• **Passage**
——
Mayhew classified the push toward neutrality as political sloganeering. “It’s not neutral in terms of what we expect — not just expect but what we need from our health systems,” she said.

The Florida medical industry figures sparred on a range of policy issues with Michael Baker, Director of Health Care Policy for the American Action Forum, and Anna Bonelli, Director of Health Policy for the Committee for a Responsible Federal Budget.

Bonelli stressed that bringing policy closer to site-neutral payments was originally conceived as a way to help hospitals and outpatient departments to address the needs of high-complexity patients. She said the current system was being exploited by medical systems and that Medicare is now “being used to finance other portions of hospital systems which it was never intended to do.”

Mayhew bristled at the notion. She told Florida Politics the current direction of conversation in Congress wrongly painted hospital groups as exploiters of federal resources, yet nearly 30% of Florida hospitals operate now with negative margins, and around 40% are operating with profit margins of less than 5%.

“This isn’t unique to Florida. This is a national challenge,” she said. “Medicare and Medicaid are often the most significant revenue utilization of hospitals. So Medicare and Medicaid dominate in terms of the utilization, the number of patients, but they pay far less than the cost. Medicare pays around 82 cents on the dollar of cost. Medicaid pays around 55 cents.”

That means in any area without a high number of privately insured patients, hospitals run in the red.

She said medical professionals all share a fear of insolvency around the Medicare program. But she pushed back on complaints in Washington about the difference in costs for an MRI at an independent imaging center versus a full-service hospital, and said larger institutions need that support to keep maternity wards and other services operating.

Payment changes have already created a number of OBGYN deserts in Florida, she said. Meanwhile, a survey from the Florida Hospital Association found 30% of OBGYN practices will no longer deliver babies because of liability concerns, with medical malpractice insurance premiums for obstetricians in Florida now running around $250,000 a year.

“That doesn’t work for anyone,” she said in the panel. “Whether you are on Medicaid or commercial, when you are expecting a baby, you don’t want to drive a great distance to be able to deliver your baby.”
——
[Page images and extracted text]

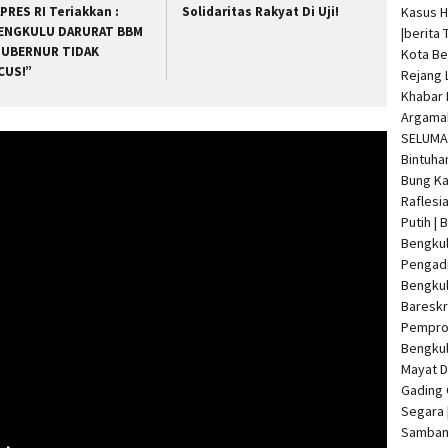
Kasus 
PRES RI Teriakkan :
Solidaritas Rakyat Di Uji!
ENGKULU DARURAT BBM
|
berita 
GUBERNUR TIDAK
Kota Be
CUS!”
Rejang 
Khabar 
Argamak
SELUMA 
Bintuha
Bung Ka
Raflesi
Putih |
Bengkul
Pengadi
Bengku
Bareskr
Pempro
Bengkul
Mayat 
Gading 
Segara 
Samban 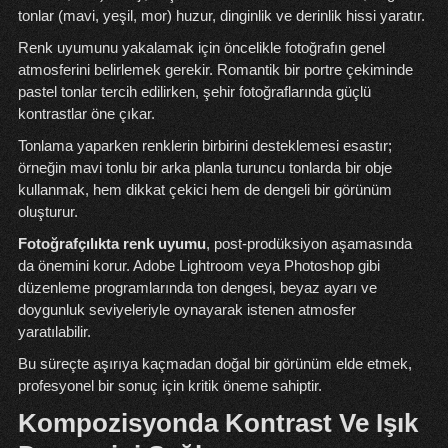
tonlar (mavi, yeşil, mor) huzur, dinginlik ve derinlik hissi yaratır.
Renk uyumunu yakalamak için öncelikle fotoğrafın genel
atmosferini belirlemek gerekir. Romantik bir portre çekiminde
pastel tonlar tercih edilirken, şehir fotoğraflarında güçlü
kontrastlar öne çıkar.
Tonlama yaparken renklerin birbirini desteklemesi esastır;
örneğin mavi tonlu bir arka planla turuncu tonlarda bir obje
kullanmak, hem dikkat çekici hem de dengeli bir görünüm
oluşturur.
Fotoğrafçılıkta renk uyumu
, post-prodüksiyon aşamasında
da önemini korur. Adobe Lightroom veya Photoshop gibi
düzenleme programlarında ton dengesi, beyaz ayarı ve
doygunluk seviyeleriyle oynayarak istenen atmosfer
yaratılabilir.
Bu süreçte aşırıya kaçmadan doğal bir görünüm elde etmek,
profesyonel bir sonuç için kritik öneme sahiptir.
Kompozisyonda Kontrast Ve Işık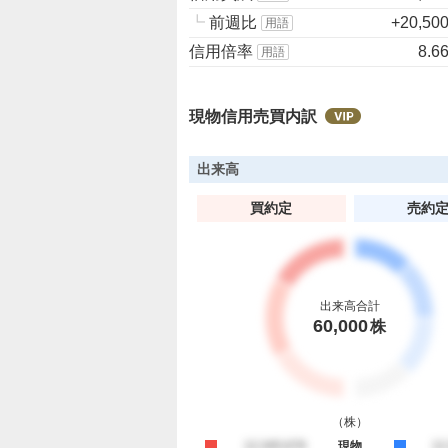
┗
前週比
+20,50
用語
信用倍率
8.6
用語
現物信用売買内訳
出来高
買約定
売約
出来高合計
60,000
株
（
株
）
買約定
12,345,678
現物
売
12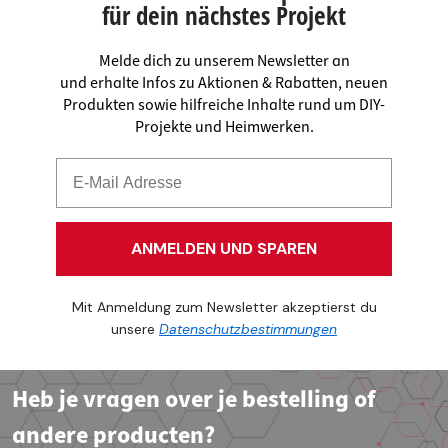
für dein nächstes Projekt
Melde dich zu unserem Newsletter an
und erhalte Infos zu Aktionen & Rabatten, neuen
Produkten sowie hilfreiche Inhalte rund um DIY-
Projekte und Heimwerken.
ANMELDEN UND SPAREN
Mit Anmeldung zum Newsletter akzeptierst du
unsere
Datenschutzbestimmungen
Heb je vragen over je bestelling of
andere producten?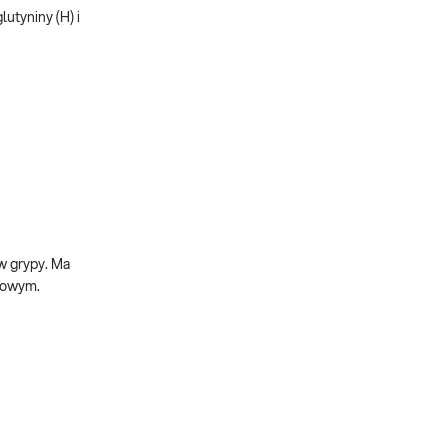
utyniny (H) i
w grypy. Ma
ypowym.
——
• **Brief 1**
According to the passage on hospital payments, roughly how many cents on the dollar of cost does Medicaid pay?
• **Brief 2**
Continue the article on the hospital payment debate from its last sentence.

• **Expected answer 1**
Medicaid pays around 55 cents on the dollar of cost.

• **Expected answer 2**
The Bean event also featured discussion of reforming the 340B charity drug program. During that, Mayhew said she had trouble listening to pharmaceutical industry advocates laying blame on rising costs on hospitals providing drugs to patients.

“Most people understand that drug prices are through the roof, so it shouldn’t be hard to then think about the amount of drugs that hospitals have to buy, and what a financial burden that is,” Mayhew said. “If we want our hospitals to continue to provide free care, to be able to support the primary care physician practices, they’ve got to be able to benefit from a discount on these extremely expensive drugs.”

Mayhew said she understands the desire to unwind decades of complicated regulations and programming, but suggested it won’t be as simple as political leaders often suggest.

“For our health care system, we don’t get to just flip a switch and have the latest specialist recruited, purchase the latest equipment, build the new OR (operating room),” Mayhew said.

She pointed to an example in South Florida of a hospital making major investments in serving the community, but having to do so as policy debates in Washington could potentially alter all of the hospital’s revenue models.

“Jackson Health in Miami is building a state of the art emergency department, totally redesigning how individuals interact with an emergency department, creating separate areas for children and Women, and really looking at that design that is an incredibly expensive undertaking,” Mayhew said.

“It’s been planned for years. My fear about these policy discussions is that they can be short-sighted and fail to understand the investments that need to be made over a much longer period of time.”